Every line that includes the word "would" needs to be copied from the listing.

Records shown section start

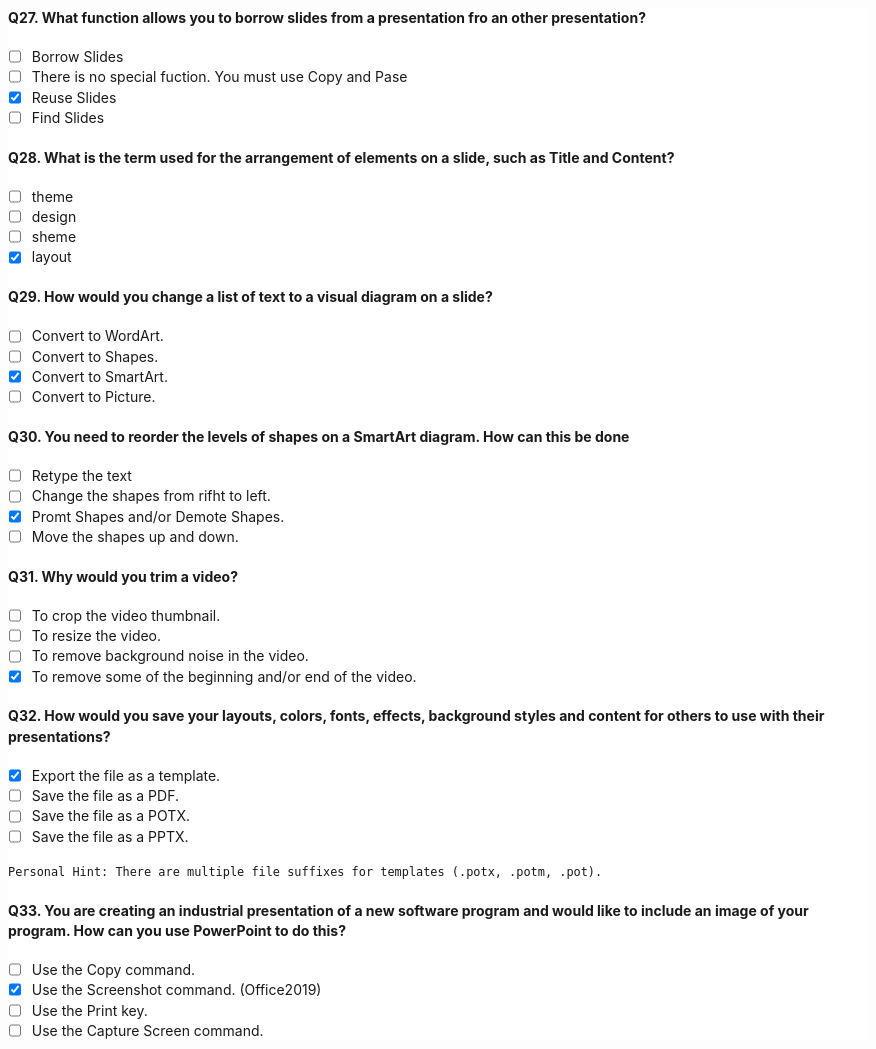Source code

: #### Q27. What function allows you to borrow slides from a presentation fro an other presentation?
- [ ] Borrow Slides
- [ ] There is no special fuction. You must use Copy and Pase
- [x] Reuse Slides
- [ ] Find Slides

#### Q28. What is the term used for the arrangement of elements on a slide, such as Title and Content?
- [ ] theme
- [ ] design
- [ ] sheme
- [x] layout

#### Q29. How would you change a list of text to a visual diagram on a slide?
- [ ] Convert to WordArt.
- [ ] Convert to Shapes.
- [x] Convert to SmartArt.
- [ ] Convert to Picture.

#### Q30. You need to reorder the levels of shapes on a SmartArt diagram. How can this be done
- [ ] Retype the text
- [ ] Change the shapes from rifht to left.
- [x] Promt Shapes and/or Demote Shapes.
- [ ] Move the shapes up and down.

#### Q31. Why would you trim a video?
- [ ] To crop the video thumbnail.
- [ ] To resize the video.
- [ ] To remove background noise in the video.
- [x] To remove some of the beginning and/or end of the video.

#### Q32. How would you save your layouts, colors, fonts, effects, background styles and content for others to use with their presentations?
- [x] Export the file as a template.
- [ ] Save the file as a PDF.
- [ ] Save the file as a POTX.
- [ ] Save the file as a PPTX.
```
Personal Hint: There are multiple file suffixes for templates (.potx, .potm, .pot).
```

#### Q33. You are creating an industrial presentation of a new software program and would like to include an image of your program. How can you use PowerPoint to do this?
- [ ] Use the Copy command.
- [x] Use the Screenshot command. (Office2019)
- [ ] Use the Print key.
- [ ] Use the Capture Screen command.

Records shown section end

Exercise result:
#### Q29. How would you change a list of text to a visual diagram on a slide?
#### Q31. Why would you trim a video?
#### Q32. How would you save your layouts, colors, fonts, effects, background styles and content for others to use with their presentations?
#### Q33. You are creating an industrial presentation of a new software program and would like to include an image of your program. How can you use PowerPoint to do this?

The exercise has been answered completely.